Monday, April 06, 2009

Derision Diplomacy

This is the kind of rhetoric I wanted to see from the Pentagon about North Korea's failed missile launch:

But the U.S. decision to withhold unilateral action may be a solution in itself. Gen. James E. Cartwright, vice chairman of the Joint Chiefs of Staff said North Korea continues to make its own stability more precarious by launching these rockets.

"If they spark an arms race on the part of their neighbors because they feel threatened, then I would submit that their security has not been improved but has diminished. And I think that is an aspect of this that they ought to think very carefully about," he said, adding that buyers of North Korean products may want to think twice.

"On the idea of proliferation, would you buy from somebody that had failed three times in a row and never been successful?" Cartwright asked, receiving laughs in response.

North Korea wants to be noticed and respected. Selling their weapons technology is an additional concern and hope of theirs.

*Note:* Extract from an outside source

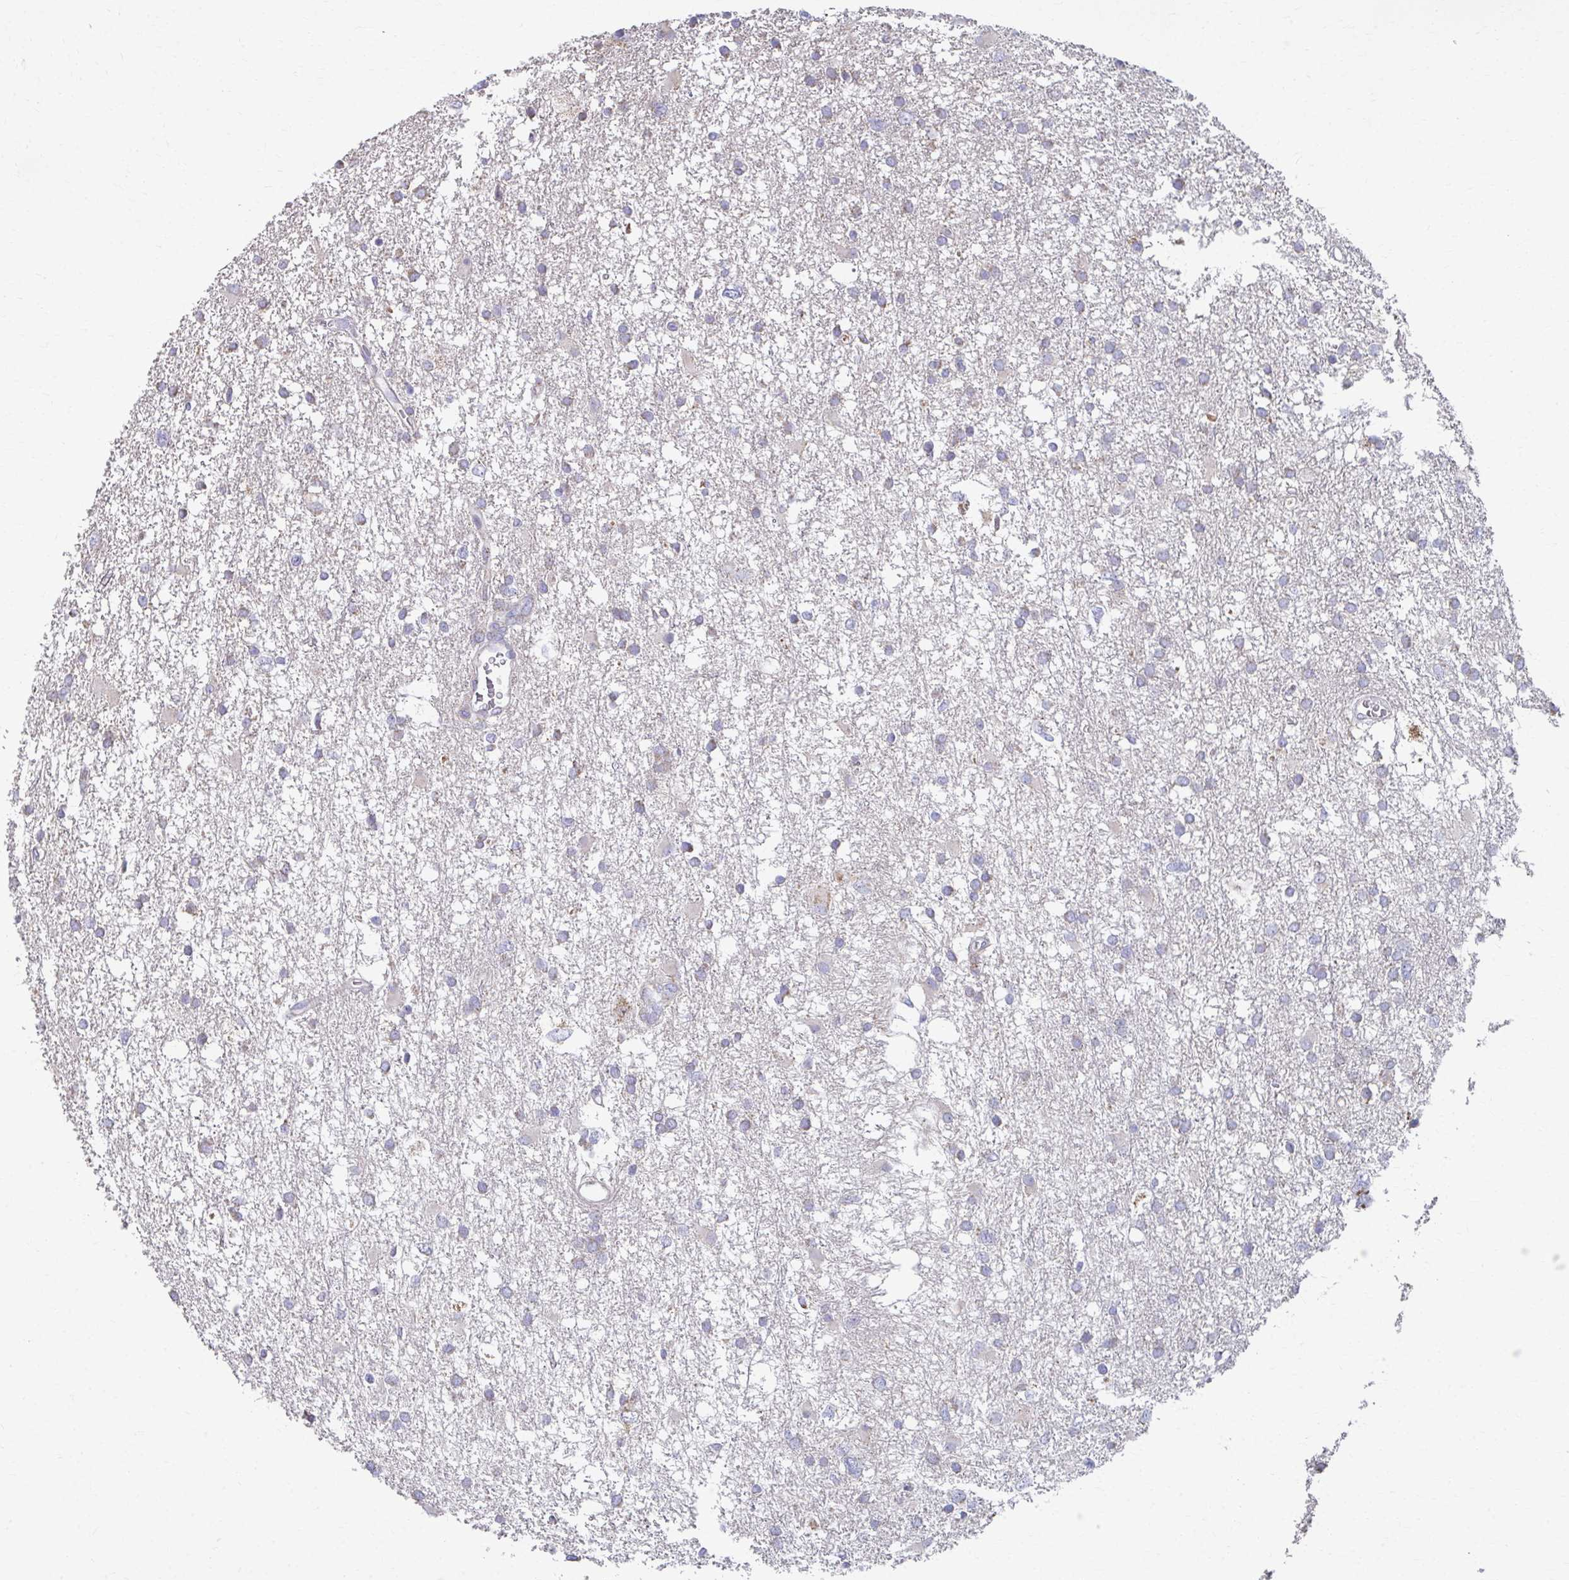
{"staining": {"intensity": "negative", "quantity": "none", "location": "none"}, "tissue": "glioma", "cell_type": "Tumor cells", "image_type": "cancer", "snomed": [{"axis": "morphology", "description": "Glioma, malignant, High grade"}, {"axis": "topography", "description": "Brain"}], "caption": "Immunohistochemistry (IHC) of human malignant high-grade glioma shows no positivity in tumor cells. (Stains: DAB immunohistochemistry (IHC) with hematoxylin counter stain, Microscopy: brightfield microscopy at high magnification).", "gene": "RCC1L", "patient": {"sex": "male", "age": 61}}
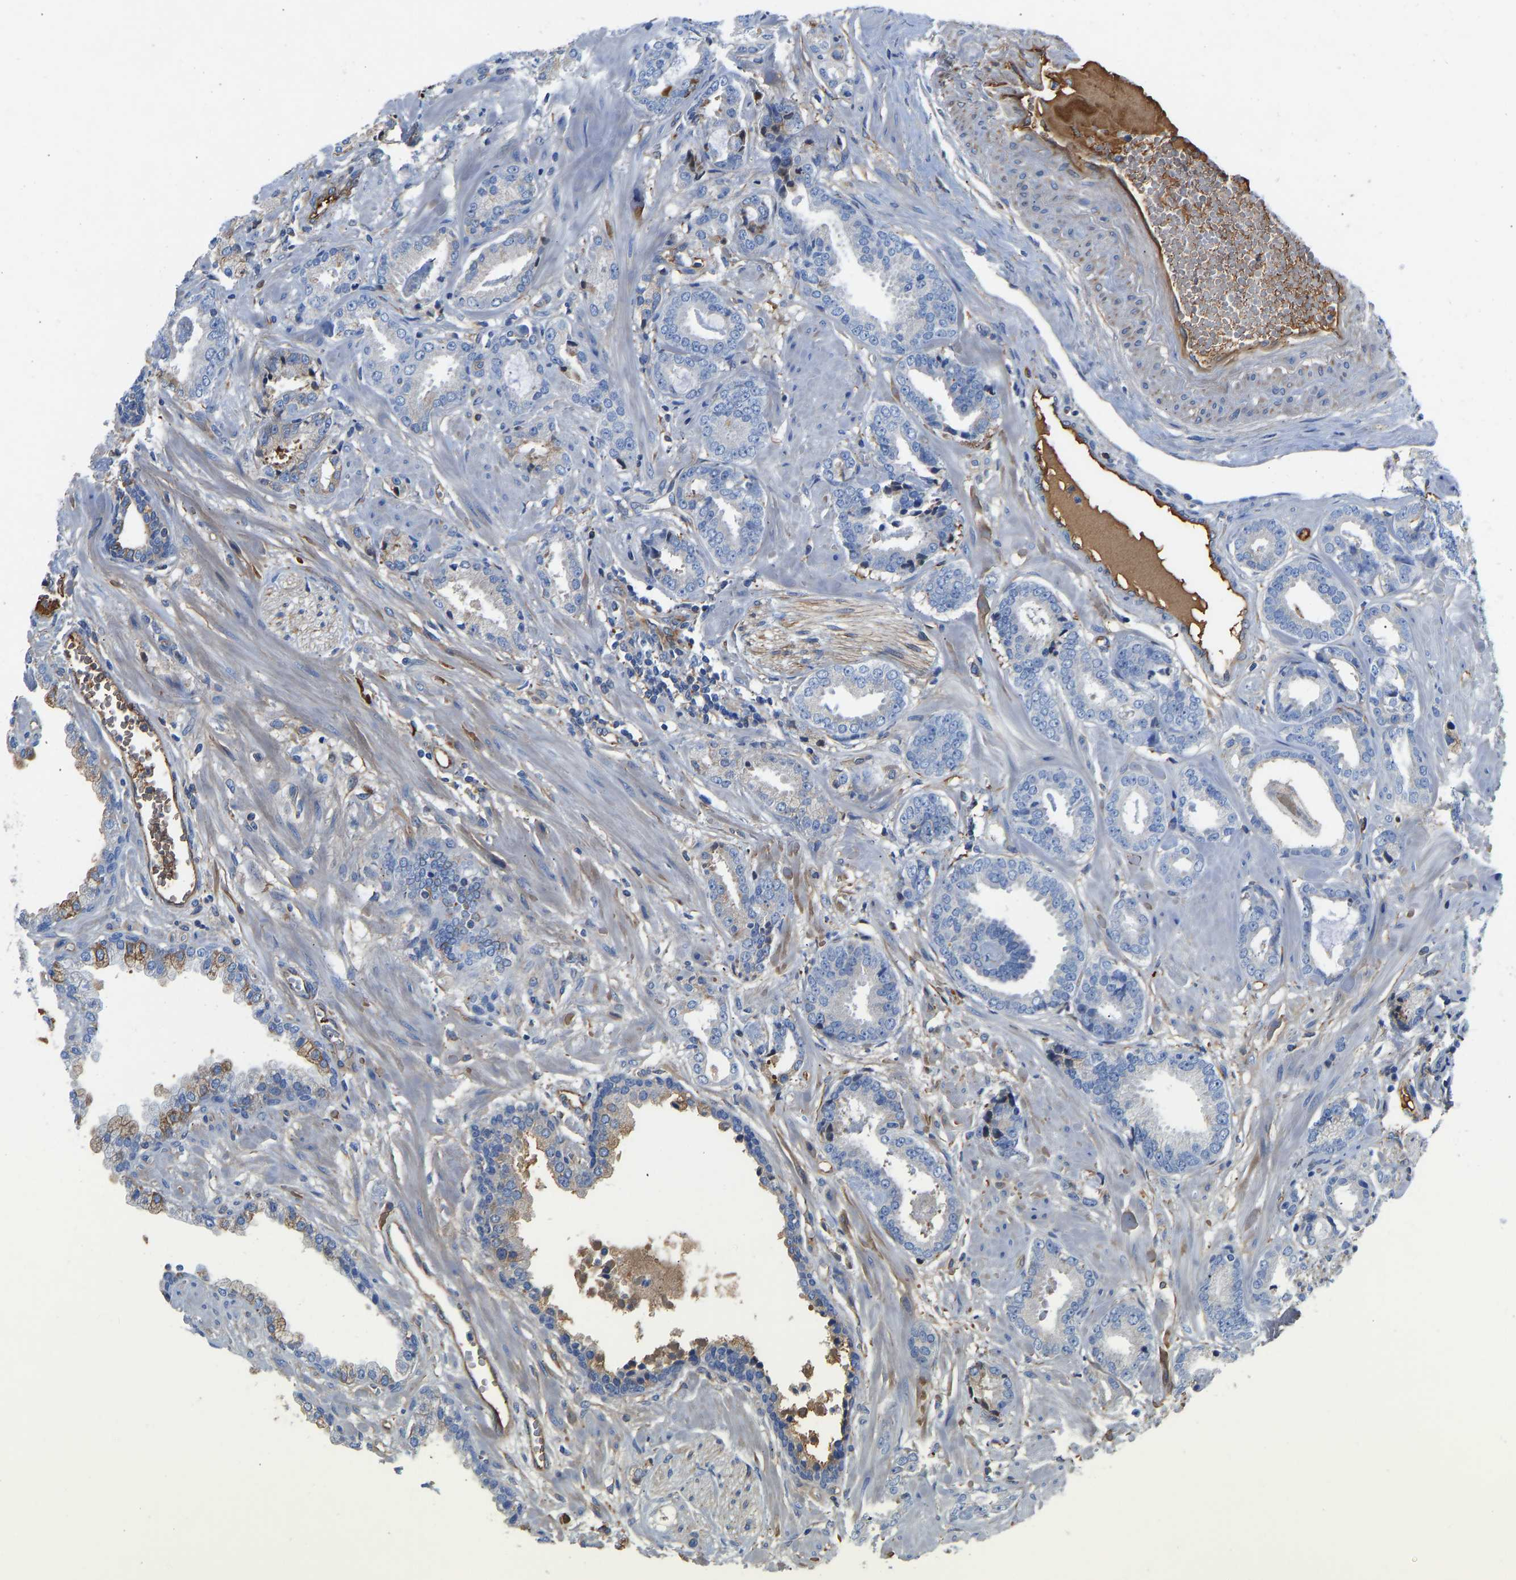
{"staining": {"intensity": "negative", "quantity": "none", "location": "none"}, "tissue": "prostate cancer", "cell_type": "Tumor cells", "image_type": "cancer", "snomed": [{"axis": "morphology", "description": "Adenocarcinoma, Low grade"}, {"axis": "topography", "description": "Prostate"}], "caption": "Immunohistochemical staining of human prostate adenocarcinoma (low-grade) demonstrates no significant positivity in tumor cells. (DAB immunohistochemistry (IHC) with hematoxylin counter stain).", "gene": "HSPG2", "patient": {"sex": "male", "age": 53}}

Denigrating their capability, which is totally valid, makes sense in this context. The security threat from the DPRK really doesn't merit much of a response beyond this, and it will signal to the North Koreans that their strategy failed. Overall, I'm far more worried what they'll do to the two female American journalists they have in custody than whether their bumbling scientists will be able to carry a nuclear payload. Obviously we can afford some engagement in the long term, but in the short term you need to disconnect this cycle of North Korea shooting something into the air and everybody paying attention to them for a few days.